- **Stored data entries**
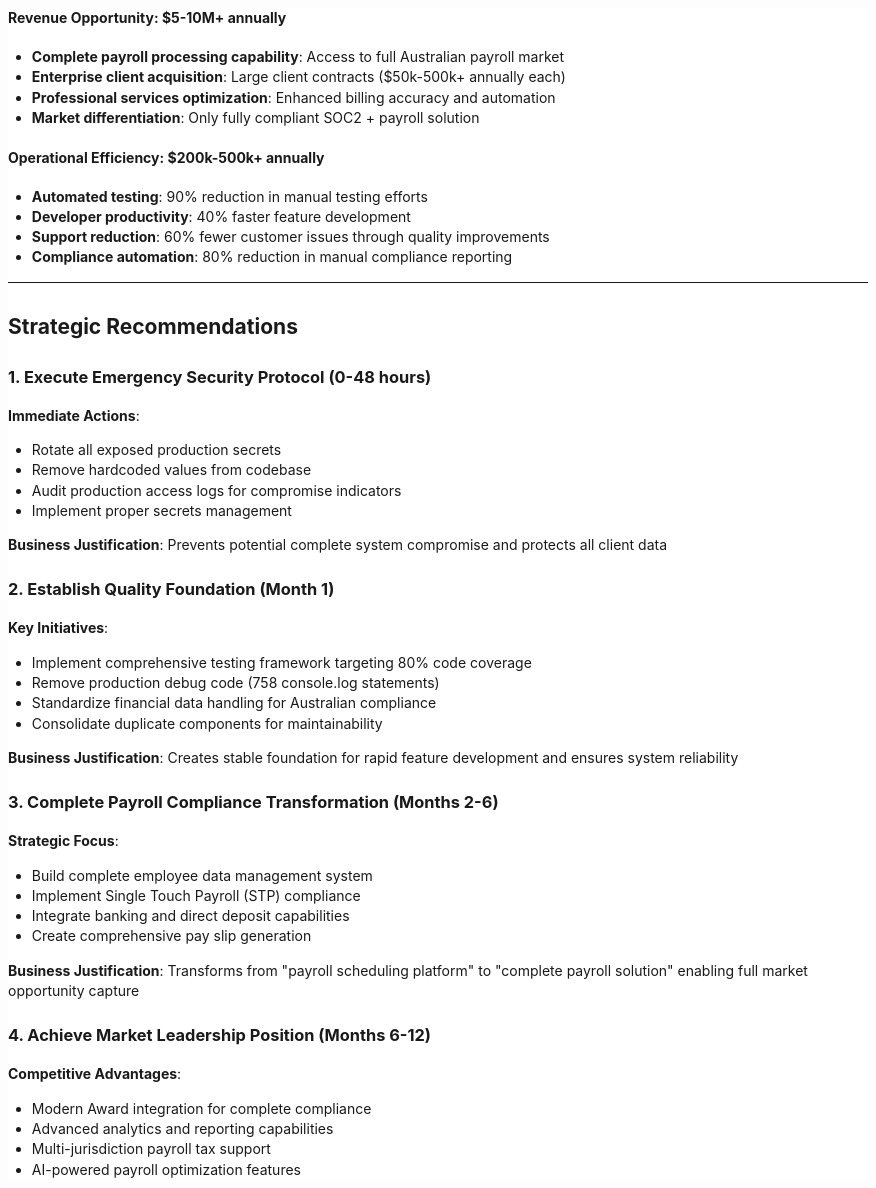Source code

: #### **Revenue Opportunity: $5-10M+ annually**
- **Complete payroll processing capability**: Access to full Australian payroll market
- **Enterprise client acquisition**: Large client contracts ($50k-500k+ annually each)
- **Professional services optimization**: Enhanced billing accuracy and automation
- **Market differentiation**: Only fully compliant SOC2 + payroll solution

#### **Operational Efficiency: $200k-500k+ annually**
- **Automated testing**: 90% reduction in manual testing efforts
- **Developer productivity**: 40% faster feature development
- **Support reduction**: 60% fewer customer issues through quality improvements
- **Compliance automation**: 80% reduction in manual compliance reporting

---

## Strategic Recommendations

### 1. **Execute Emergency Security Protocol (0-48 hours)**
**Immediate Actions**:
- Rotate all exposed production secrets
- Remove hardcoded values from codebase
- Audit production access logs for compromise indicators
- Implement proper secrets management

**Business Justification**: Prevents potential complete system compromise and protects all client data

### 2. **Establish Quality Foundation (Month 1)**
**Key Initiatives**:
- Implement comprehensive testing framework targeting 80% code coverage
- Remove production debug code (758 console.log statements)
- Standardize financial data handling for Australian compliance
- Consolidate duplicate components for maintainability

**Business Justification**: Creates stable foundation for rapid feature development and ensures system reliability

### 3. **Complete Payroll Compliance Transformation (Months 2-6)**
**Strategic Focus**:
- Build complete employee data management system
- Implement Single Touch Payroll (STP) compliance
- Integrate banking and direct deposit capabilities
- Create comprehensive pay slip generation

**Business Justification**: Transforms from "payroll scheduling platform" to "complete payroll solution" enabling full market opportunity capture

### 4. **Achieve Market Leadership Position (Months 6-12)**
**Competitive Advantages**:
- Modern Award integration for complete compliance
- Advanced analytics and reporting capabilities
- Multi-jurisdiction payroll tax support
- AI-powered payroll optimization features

- **Assignment**
Copy out the source text of all the records word for word, leaving out the pictures.

- **Answer section**
Source code

: #### **Revenue Opportunity: $5-10M+ annually**
- **Complete payroll processing capability**: Access to full Australian payroll market
- **Enterprise client acquisition**: Large client contracts ($50k-500k+ annually each)
- **Professional services optimization**: Enhanced billing accuracy and automation
- **Market differentiation**: Only fully compliant SOC2 + payroll solution

#### **Operational Efficiency: $200k-500k+ annually**
- **Automated testing**: 90% reduction in manual testing efforts
- **Developer productivity**: 40% faster feature development
- **Support reduction**: 60% fewer customer issues through quality improvements
- **Compliance automation**: 80% reduction in manual compliance reporting

---

## Strategic Recommendations

### 1. **Execute Emergency Security Protocol (0-48 hours)**
**Immediate Actions**:
- Rotate all exposed production secrets
- Remove hardcoded values from codebase
- Audit production access logs for compromise indicators
- Implement proper secrets management

**Business Justification**: Prevents potential complete system compromise and protects all client data

### 2. **Establish Quality Foundation (Month 1)**
**Key Initiatives**:
- Implement comprehensive testing framework targeting 80% code coverage
- Remove production debug code (758 console.log statements)
- Standardize financial data handling for Australian compliance
- Consolidate duplicate components for maintainability

**Business Justification**: Creates stable foundation for rapid feature development and ensures system reliability

### 3. **Complete Payroll Compliance Transformation (Months 2-6)**
**Strategic Focus**:
- Build complete employee data management system
- Implement Single Touch Payroll (STP) compliance
- Integrate banking and direct deposit capabilities
- Create comprehensive pay slip generation

**Business Justification**: Transforms from "payroll scheduling platform" to "complete payroll solution" enabling full market opportunity capture

### 4. **Achieve Market Leadership Position (Months 6-12)**
**Competitive Advantages**:
- Modern Award integration for complete compliance
- Advanced analytics and reporting capabilities
- Multi-jurisdiction payroll tax support
- AI-powered payroll optimization features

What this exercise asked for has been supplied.